The economic pressure inverts completely. An LLM engine asks: how many users can we serve on this hardware simultaneously. A world model engine asks: can this single user's world stay coherent at 60fps for the next ten minutes. Different question. Different machine. Different hardware sizing.
I scrapped the scheduler after two weeks. Built a simpler loop. One session, one forward pass per frame, rolling KV cache, hard 16ms frame budget enforced with a timeout that drops denoising steps if the budget is exceeded. Fewer denoising steps means slightly lower visual quality. Missing the frame budget means the game breaks.
I chose quality every time. The alternative is a technically sophisticated system that produces an unplayable experience.
The last piece: distillation is not quantization.
In LLM serving, the primary throughput lever is precision reduction. INT8, FP8, INT4. You compress the weights, increase the batch size that fits in VRAM, serve more users per GPU. The quality tradeoff is measured in perplexity or benchmark scores. Usually small enough to accept.
In world model serving, the primary throughput lever is step reduction. You take a model that runs 25 denoising steps per frame and distill it into a model that runs 1 to 4 steps. Distribution Matching Distillation. Consistency distillation. Self-Forcing's best checkpoint runs at 17 frames per second on a single H100 at 480p.

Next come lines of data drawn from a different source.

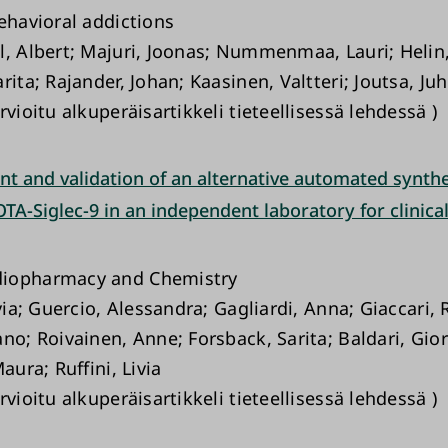
ehavioral addictions
l, Albert; Majuri, Joonas; Nummenmaa, Lauri; Helin
rita; Rajander, Johan; Kaasinen, Valtteri; Joutsa, Ju
rvioitu alkuperäisartikkeli tieteellisessä lehdessä )
t and validation of an alternative automated synthe
A-Siglec-9 in an independent laboratory for clinica
iopharmacy and Chemistry
lvia; Guercio, Alessandra; Gagliardi, Anna; Giaccari, 
no; Roivainen, Anne; Forsback, Sarita; Baldari, Gior
Maura; Ruffini, Livia
rvioitu alkuperäisartikkeli tieteellisessä lehdessä )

The quality tradeoff is visual. You see it. Users see it. But a world model running at 17fps beats a world model running at 2fps on visual fidelity by a margin no quantization could recover.
These are not the same lever. The engineer who knows LLM inference deeply and does not know world model inference will reach for quantization first and wonder why the latency is still broken.
I did this. Not proud of it. Three weeks.
here is the thing nobody said clearly before I started.
an llm engine asks how many users can share this hardware.
a world model engine asks whether one user's world holds together for ten minutes.
different question. different bottlenecks. different failures. different fixes.
if you come from vllm and try to build a world model serving stack, you will spend three weeks learning this the same way i did.
or you can read this and spend three weeks on something harder.
the frame budget is 16 milliseconds. it does not negotiate.